About this exercise »
All entries are to be transcribed verbatim, but images are not carried over.

(Image comparison data)
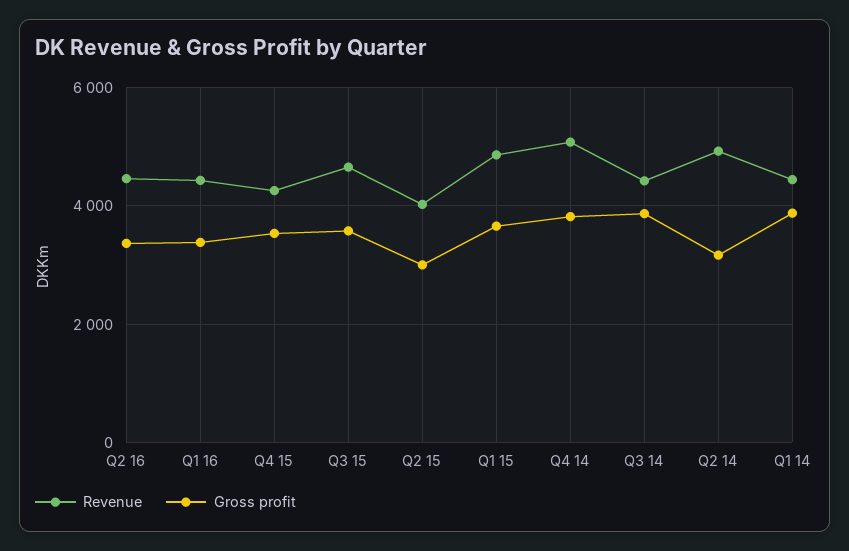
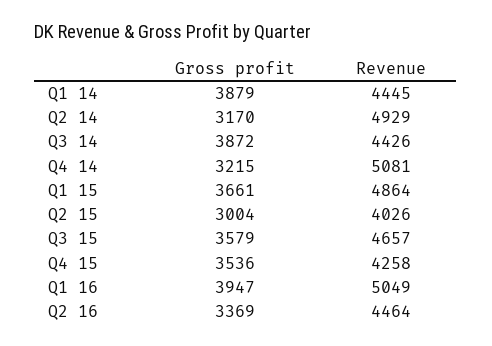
  {
    "Revenue": {
      "Q2 16": 4464,
-     "Q1 16": 4400,
+     "Q1 16": 5049,
      "Q4 15": 4258,
      "Q3 15": 4657,
      "Q2 15": 4026,
      "Q1 15": 4864,
      "Q4 14": 5081,
      "Q3 14": 4426,
      "Q2 14": 4929,
      "Q1 14": 4445
    },
    "Gross profit": {
      "Q2 16": 3369,
-     "Q1 16": 3400,
+     "Q1 16": 3947,
      "Q4 15": 3536,
      "Q3 15": 3579,
      "Q2 15": 3004,
      "Q1 15": 3661,
-     "Q4 14": 3800,
+     "Q4 14": 3215,
      "Q3 14": 3872,
      "Q2 14": 3170,
      "Q1 14": 3879
    }
  }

Your response »
  {
    "Revenue": {
      "Q2 16": 4464,
-     "Q1 16": 4400,
+     "Q1 16": 5049,
      "Q4 15": 4258,
      "Q3 15": 4657,
      "Q2 15": 4026,
      "Q1 15": 4864,
      "Q4 14": 5081,
      "Q3 14": 4426,
      "Q2 14": 4929,
      "Q1 14": 4445
    },
    "Gross profit": {
      "Q2 16": 3369,
-     "Q1 16": 3400,
+     "Q1 16": 3947,
      "Q4 15": 3536,
      "Q3 15": 3579,
      "Q2 15": 3004,
      "Q1 15": 3661,
-     "Q4 14": 3800,
+     "Q4 14": 3215,
      "Q3 14": 3872,
      "Q2 14": 3170,
      "Q1 14": 3879
    }
  }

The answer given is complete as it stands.